SELECTED TEXT:
I personally like WeHoVillians.

Ham
Ham
16 days ago

There’s nothing more embarrassing than telling someone you live in West Hollywood.

Cor
Cor
12 days ago
Reply to  Ham

Is that why you troll the comment section every week, Porky?

CHLOE ROSS
CHLOE ROSS
8 days ago

Lucky is my suggestion. Having lived in both Westwood and Beverly Hills, my conclusion is that WeHo is one of the best towns in the greater LA area 1n which to live.

Peter Adams
Peter Adams
13 days ago

I thought it was Wehoans.

Doug E
Doug E
7 days ago
Reply to  Peter Adams

me too

Roz Salzman
Roz Salzman
13 days ago

Love the article. Good to have some brain fluff during these dark days. My husband and I lived in West Hollywood for 8 years and no one every asked us what we called ourselves (usually honey or sweetie). We just said we lived in West Hollywood, then tried to explain it really had nothing to do with Hollywood…

CHLOE ROSS
CHLOE ROSS
14 days ago

I first kinda’ thought “OPEN MINDED”. BuT… to be honest THOUGH my immediate thought was GAY.

I chose WeHo because of the demographics. I am a straight women who really LOATHES bigots. ANY AND ALL! I MOVED FROM BH TO WEHO WITH MY KID AND MADE THE RIGHT CHOICE. I got married and my husband moved in! Call Weho “Creative” but I call it home.

RECORD SET:
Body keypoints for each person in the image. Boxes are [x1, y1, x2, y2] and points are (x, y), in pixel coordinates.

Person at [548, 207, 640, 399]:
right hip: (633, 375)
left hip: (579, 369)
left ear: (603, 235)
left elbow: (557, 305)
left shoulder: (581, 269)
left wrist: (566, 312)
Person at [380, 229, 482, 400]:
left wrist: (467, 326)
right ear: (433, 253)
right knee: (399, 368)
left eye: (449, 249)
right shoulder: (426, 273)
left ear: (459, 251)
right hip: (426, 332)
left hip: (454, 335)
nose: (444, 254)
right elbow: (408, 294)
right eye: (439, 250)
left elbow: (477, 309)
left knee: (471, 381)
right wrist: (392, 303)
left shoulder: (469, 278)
--
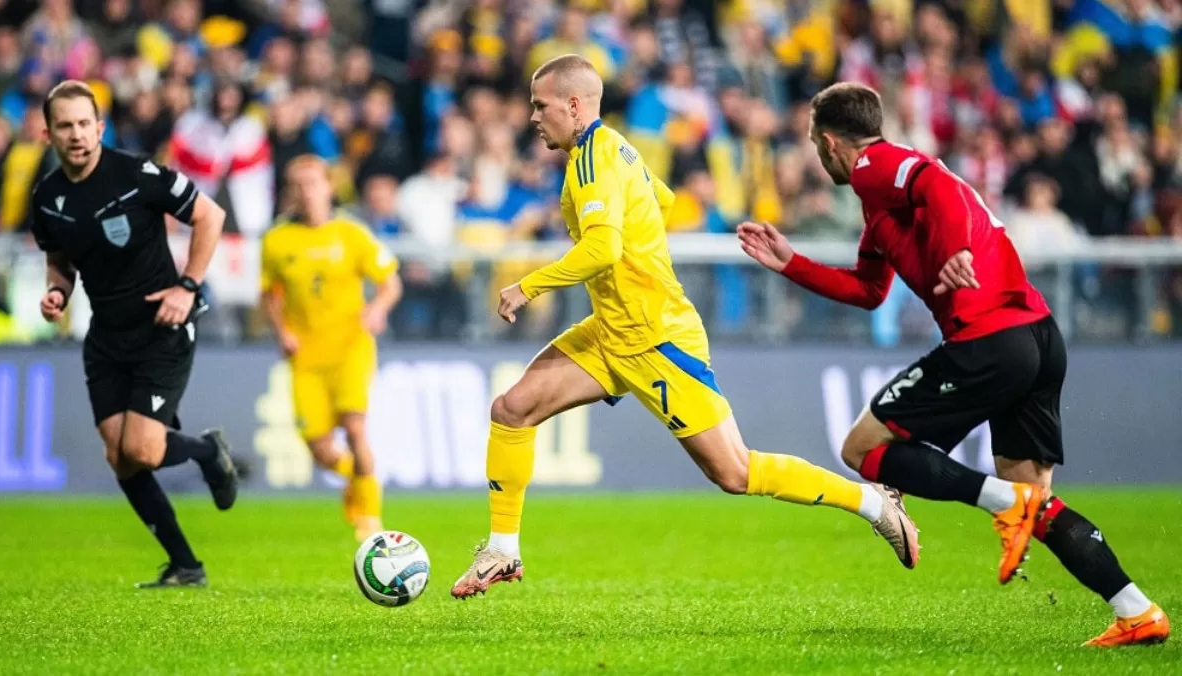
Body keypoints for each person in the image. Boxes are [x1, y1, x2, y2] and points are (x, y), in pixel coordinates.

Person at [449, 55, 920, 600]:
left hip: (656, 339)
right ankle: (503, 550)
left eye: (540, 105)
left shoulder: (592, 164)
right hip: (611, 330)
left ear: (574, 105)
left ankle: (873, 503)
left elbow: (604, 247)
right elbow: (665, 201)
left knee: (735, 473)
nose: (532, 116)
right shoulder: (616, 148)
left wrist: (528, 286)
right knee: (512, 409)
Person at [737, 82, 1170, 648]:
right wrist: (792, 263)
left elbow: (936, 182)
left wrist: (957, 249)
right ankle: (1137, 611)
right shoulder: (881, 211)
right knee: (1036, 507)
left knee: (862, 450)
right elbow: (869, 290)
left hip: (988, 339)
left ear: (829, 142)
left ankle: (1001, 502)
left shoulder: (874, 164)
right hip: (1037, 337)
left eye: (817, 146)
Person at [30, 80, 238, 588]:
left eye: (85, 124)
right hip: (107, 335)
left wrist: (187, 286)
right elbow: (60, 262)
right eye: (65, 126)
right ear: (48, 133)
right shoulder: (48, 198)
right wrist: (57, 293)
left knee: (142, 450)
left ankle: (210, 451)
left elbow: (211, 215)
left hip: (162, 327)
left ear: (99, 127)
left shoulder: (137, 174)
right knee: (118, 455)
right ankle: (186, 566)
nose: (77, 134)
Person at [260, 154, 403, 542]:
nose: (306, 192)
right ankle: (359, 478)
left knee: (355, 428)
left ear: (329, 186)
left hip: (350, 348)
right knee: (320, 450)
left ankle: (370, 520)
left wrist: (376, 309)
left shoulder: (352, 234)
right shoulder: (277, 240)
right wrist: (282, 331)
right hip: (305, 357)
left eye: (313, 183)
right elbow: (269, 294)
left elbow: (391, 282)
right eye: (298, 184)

ACTIVITIES:
a: Could you condense the paragraph in the West Hollywood comments that begins "I chose WeHo because of the demographics" into a brief bulleted list that keeps its main facts?
b: Which distinct commenter names appear in the West Hollywood comments? List each one once.
c: Can you reproduce the passage of the West Hollywood comments between "Is that why" and "it was Wehoans.", inclusive?

YOUR RESPONSES:
a:
- Chose WeHo for its demographics
- Is a straight woman who loathes all bigots
- Moved from BH to WeHo with her kid and considers it the right choice
- Got married, and her husband moved in
- Others may call WeHo "Creative," but she calls it home

b:
- Ham
- Cor
- CHLOE ROSS
- Peter Adams
- Doug E
- Roz Salzman

c:
Is that why you troll the comment section every week, Porky?

CHLOE ROSS
CHLOE ROSS
8 days ago

Lucky is my suggestion. Having lived in both Westwood and Beverly Hills, my conclusion is that WeHo is one of the best towns in the greater LA area 1n which to live.

Peter Adams
Peter Adams
13 days ago

I thought it was Wehoans.